==== Source passage ====
Well, the response was Three Mile Island in the Boar’s Head Tavern. Utter melt-down. Pure “I’ve been attacked! I’m a victim!” I had never seen anything quite like it. How dare I point out his inconsistencies, and how dare I defend my own position! Evidently, only cyber clerics can address these issues, the rest of us are to sit silently and learn. IM shut down his blog, some kind of electronic martyrdom, I guess–just without the permanent results. I did not get it then, I surely don’t get it today, either. But I got the message loud and clear: IM is a guy writing in a forum that requires far more ability to take criticism and response than he currently possesses, therefore, to avoid unnecessary embarrassment regarding the behavior of a grown man in a public forum, leave him alone. Of course, the thought going with that is, “And maybe he will leave you alone, too, and all will be well.”
And so I was just a bit surprised to find him mentioning me yet once again in a less than favorable light. On 9/1 he posted, in explaining how he became a “pariah” in the Reformed blogosphere,

#3 I don’t like James White.
====
Exercise task A –
Answer these from the blog passage, one answer per line, marked the same way:
(i) What did IM shut down?
(ii) On what date did he post the explanation mentioned in the passage?
(iii) What word, in quotation marks, describes what he became in the Reformed blogosphere?
The rows that follow are unrelated to the blog passage.
==== Records shown ====
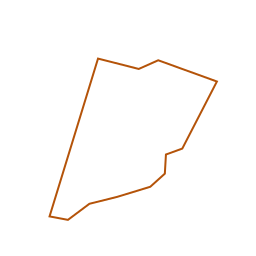 an SVG outline of Saint John Capesterre, rotated 256°
{"feature_id": "KNA-5104", "entity_name": "Saint John Capesterre", "entity_type": "Parish", "adm_level": 1, "iso_a3": "KNA", "parent_name": "Saint Kitts and Nevis", "parent_adm1": "", "projection": "albers", "projection_center": [-62.805, 17.383], "detail": "fine", "context": "isolated", "style": "outline", "palette": "amber", "viewbox_px": 256, "rotation_deg": 256, "n_neighbors": 0, "source": "natural_earth", "source_scale": "10m", "svg_char_len": 309}
<svg xmlns="http://www.w3.org/2000/svg" viewBox="0 0 256 256"><g transform="rotate(256 128 128)"><path d="M53.4,47.5L61.2,30.5L202.6,115.7L182.7,152.7L186.4,173.7L151.6,225.5L94.9,175.7L93.1,158.4L74.8,152.7L65.6,135.4L63.8,100.9L63.8,72.2L53.4,47.5Z" fill="none" stroke="#b45309" stroke-width="2"/></g></svg>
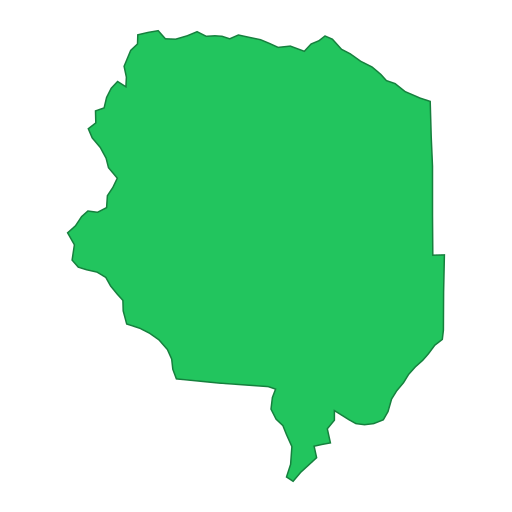 Treviso, Santa Catarina, Brazil (Natural Earth projection)
{"feature_id": "56859067B5615097343728", "entity_name": "Treviso", "entity_type": "district", "adm_level": 2, "iso_a3": "BRA", "parent_name": "Brazil", "parent_adm1": "Santa Catarina", "projection": "natural_earth1", "projection_center": [-49.498, -28.51], "detail": "fine", "context": "isolated", "style": "filled", "palette": "green", "viewbox_px": 512, "rotation_deg": 0, "n_neighbors": 0, "source": "geoboundaries", "source_scale": "gbopen_adm2", "svg_char_len": 1530}
<svg xmlns="http://www.w3.org/2000/svg" viewBox="0 0 512 512"><path d="M137.8,34.8L137.5,44.0L130.7,50.4L124.1,66.3L126.4,77.2L125.9,86.8L117.6,81.5L111.2,88.3L106.6,97.4L104.1,107.9L95.5,110.9L95.8,122.9L88.3,128.7L92.2,137.9L100.3,147.5L106.1,158.2L108.5,167.7L117.3,178.2L112.9,187.4L107.4,195.7L106.6,207.6L97.5,212.3L87.9,211.0L81.6,216.6L75.5,225.8L67.6,232.8L74.4,244.8L72.1,260.1L78.3,267.2L86.4,269.7L97.0,272.1L105.8,277.4L110.6,286.0L117.3,294.2L122.9,300.4L123.2,310.9L126.7,324.0L139.9,328.3L149.5,333.2L158.9,339.8L167.4,349.5L171.7,359.1L172.8,369.2L176.4,378.9L219.2,383.1L268.2,386.6L275.6,389.1L272.4,397.5L271.0,409.1L276.1,419.2L282.9,425.6L286.5,434.6L291.9,446.6L290.6,464.4L286.5,477.0L293.1,481.3L300.7,472.3L309.3,464.4L316.6,457.7L314.1,446.2L322.2,444.4L330.4,442.9L327.3,428.8L334.4,420.2L334.4,410.6L349.1,419.8L355.9,423.6L364.5,424.7L373.7,423.6L383.3,419.8L388.0,411.6L391.6,399.0L396.7,390.8L403.5,382.7L408.6,374.4L415.4,366.8L422.8,360.2L428.4,353.8L434.8,345.2L442.3,339.4L443.4,330.2L443.6,291.8L444.4,254.9L432.8,255.2L432.5,215.3L432.5,197.5L432.5,176.3L432.5,166.2L431.2,136.4L430.2,101.4L419.8,98.0L405.1,91.6L395.1,83.6L386.4,80.6L380.8,74.4L372.2,67.1L360.7,61.3L350.2,53.8L341.5,49.3L332.4,39.2L325.0,36.0L319.0,40.7L311.1,44.0L304.3,51.3L290.3,46.1L278.1,47.4L269.6,43.5L260.5,39.7L249.0,37.3L238.4,35.0L229.7,38.8L222.1,36.3L214.9,35.8L206.2,36.3L197.1,31.7L187.2,35.8L175.6,39.2L165.4,38.8L158.2,30.7L148.2,32.4L137.8,34.8Z" fill="#22c55e" stroke="#15803d" stroke-width="1.5"/></svg>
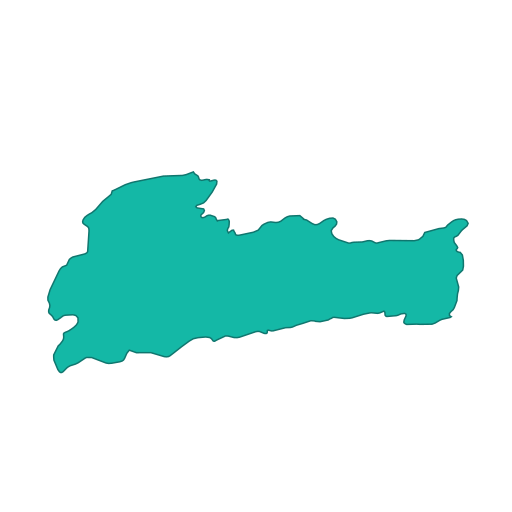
====
Exercise task B – Extract the rows exactly, starting with the first line and going on through the line with "Treviso, Santa Catarina, Brazil". Leave the pictures out of your answer.

Complete answer A –
(i) His blog
(ii) 9/1
(iii) "pariah"

Complete answer B –
 an SVG outline of Saint John Capesterre, rotated 256°
{"feature_id": "KNA-5104", "entity_name": "Saint John Capesterre", "entity_type": "Parish", "adm_level": 1, "iso_a3": "KNA", "parent_name": "Saint Kitts and Nevis", "parent_adm1": "", "projection": "albers", "projection_center": [-62.805, 17.383], "detail": "fine", "context": "isolated", "style": "outline", "palette": "amber", "viewbox_px": 256, "rotation_deg": 256, "n_neighbors": 0, "source": "natural_earth", "source_scale": "10m", "svg_char_len": 309}
<svg xmlns="http://www.w3.org/2000/svg" viewBox="0 0 256 256"><g transform="rotate(256 128 128)"><path d="M53.4,47.5L61.2,30.5L202.6,115.7L182.7,152.7L186.4,173.7L151.6,225.5L94.9,175.7L93.1,158.4L74.8,152.7L65.6,135.4L63.8,100.9L63.8,72.2L53.4,47.5Z" fill="none" stroke="#b45309" stroke-width="2"/></g></svg>
 Treviso, Santa Catarina, Brazil (Natural Earth projection)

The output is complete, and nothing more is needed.